[Collected data]

● ● ● ● ● ● ●

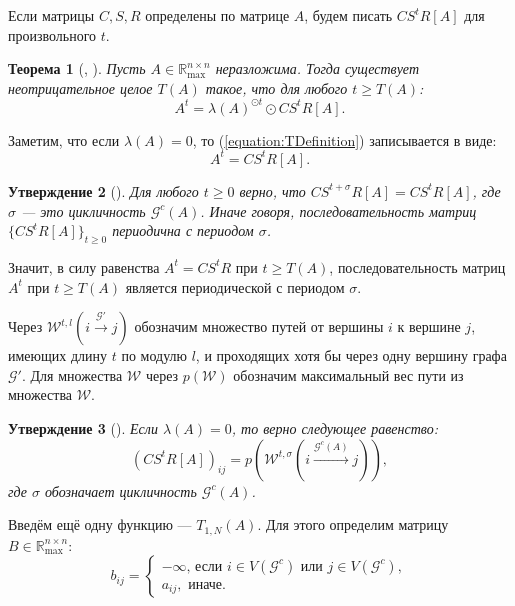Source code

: \documentclass[12pt]{article}
\newtheorem{theorem}{Теорема}[section]
\newtheorem{proposition}[theorem]{Утверждение}
\begin{document}
Если матрицы $C, S, R$ определены по матрице $A$, будем писать $CS^tR[A]$ для произвольного $t$.
\begin{theorem}[\cite{bounds}, \cite{15WeakCSRExpantion}]
\label{theorem:CSRdecompositionTheorem}
Пусть $A \in \mathbb{R}_{\max}^{n \times n}$ неразложима. Тогда существует неотрицательное целое $T(A)$ такое, что для любого $t \ge T(A)$:
\begin{equation}
\label{equation:TDefinition}
    A^t = \lambda(A)^{\odot t} \odot CS^tR[A].
\end{equation}
\end{theorem}

Заметим, что если $\lambda(A) = 0$, то (\ref{equation:TDefinition}) записывается в виде:
\begin{equation*}
    A^t = CS^tR[A].
\end{equation*}

\begin{proposition} [\cite{21CSRExpansionsOfMatrixPowersInMaxAlgebra}] \label{periodicity}
Для любого $t \ge 0$ верно, что 
$CS^{t+\sigma}R[A] = CS^tR[A]$, где $\sigma$ --- это цикличность $\mathcal{G}^c(A)$. Иначе говоря, последовательность матриц $\{ CS^tR[A]\}_{t\ge0}$ периодична с периодом $\sigma$.
\end{proposition}

Значит, в силу равенства $A^t = CS^tR$ при $t \ge T(A)$, последовательность матриц $A^t$ при $t \ge T(A)$ является периодической с периодом $\sigma$.

Через $\mathcal{W}^{t, l}(i \xrightarrow{\mathcal{G}'} j)$ обозначим множество путей от вершины $i$ к вершине $j$, имеющих длину $t$ по модулю $l$, и проходящих хотя бы через одну вершину графа $\mathcal{G}'$. Для множества $\mathcal{W}$ через $p(\mathcal{W})$ обозначим максимальный вес пути из множества $\mathcal{W}$.

\begin{proposition}[\cite{15WeakCSRExpantion}] \label{entriesInCSR}
Если $\lambda(A) = 0$, то верно следующее равенство:
\begin{equation}
    (CS^tR[A])_{ij} = p(\mathcal{W}^{t, \sigma}(i \xrightarrow{\mathcal{G}^c(A)} j)),
\end{equation}
где $\sigma$ обозначает цикличность $\mathcal{G}^c(A)$.
\end{proposition}

Введём ещё одну функцию --- $T_{1, N}(A)$. Для этого определим матрицу $B \in \mathbb{R}_{\max}^{n \times n}$:
\begin{equation*}
    b_{ij} = 
    \begin{cases}
        -\infty \text{, если $i \in V(\mathcal{G}^c)$ или $j\in V(\mathcal{G}^c)$}, \\
        a_{ij}, \text{ иначе.}
    \end{cases}
\end{equation*}
\end{document}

● ● ● ● ● ● ●

THE PROBLEM —
An exact copy of the data is required, with the pictures excluded.

RESULT FOR THIS EXERCISE —
Source code

: \documentclass[12pt]{article}
\newtheorem{theorem}{Теорема}[section]
\newtheorem{proposition}[theorem]{Утверждение}
\begin{document}
Если матрицы $C, S, R$ определены по матрице $A$, будем писать $CS^tR[A]$ для произвольного $t$.
\begin{theorem}[\cite{bounds}, \cite{15WeakCSRExpantion}]
\label{theorem:CSRdecompositionTheorem}
Пусть $A \in \mathbb{R}_{\max}^{n \times n}$ неразложима. Тогда существует неотрицательное целое $T(A)$ такое, что для любого $t \ge T(A)$:
\begin{equation}
\label{equation:TDefinition}
    A^t = \lambda(A)^{\odot t} \odot CS^tR[A].
\end{equation}
\end{theorem}

Заметим, что если $\lambda(A) = 0$, то (\ref{equation:TDefinition}) записывается в виде:
\begin{equation*}
    A^t = CS^tR[A].
\end{equation*}

\begin{proposition} [\cite{21CSRExpansionsOfMatrixPowersInMaxAlgebra}] \label{periodicity}
Для любого $t \ge 0$ верно, что 
$CS^{t+\sigma}R[A] = CS^tR[A]$, где $\sigma$ --- это цикличность $\mathcal{G}^c(A)$. Иначе говоря, последовательность матриц $\{ CS^tR[A]\}_{t\ge0}$ периодична с периодом $\sigma$.
\end{proposition}

Значит, в силу равенства $A^t = CS^tR$ при $t \ge T(A)$, последовательность матриц $A^t$ при $t \ge T(A)$ является периодической с периодом $\sigma$.

Через $\mathcal{W}^{t, l}(i \xrightarrow{\mathcal{G}'} j)$ обозначим множество путей от вершины $i$ к вершине $j$, имеющих длину $t$ по модулю $l$, и проходящих хотя бы через одну вершину графа $\mathcal{G}'$. Для множества $\mathcal{W}$ через $p(\mathcal{W})$ обозначим максимальный вес пути из множества $\mathcal{W}$.

\begin{proposition}[\cite{15WeakCSRExpantion}] \label{entriesInCSR}
Если $\lambda(A) = 0$, то верно следующее равенство:
\begin{equation}
    (CS^tR[A])_{ij} = p(\mathcal{W}^{t, \sigma}(i \xrightarrow{\mathcal{G}^c(A)} j)),
\end{equation}
где $\sigma$ обозначает цикличность $\mathcal{G}^c(A)$.
\end{proposition}

Введём ещё одну функцию --- $T_{1, N}(A)$. Для этого определим матрицу $B \in \mathbb{R}_{\max}^{n \times n}$:
\begin{equation*}
    b_{ij} = 
    \begin{cases}
        -\infty \text{, если $i \in V(\mathcal{G}^c)$ или $j\in V(\mathcal{G}^c)$}, \\
        a_{ij}, \text{ иначе.}
    \end{cases}
\end{equation*}
\end{document}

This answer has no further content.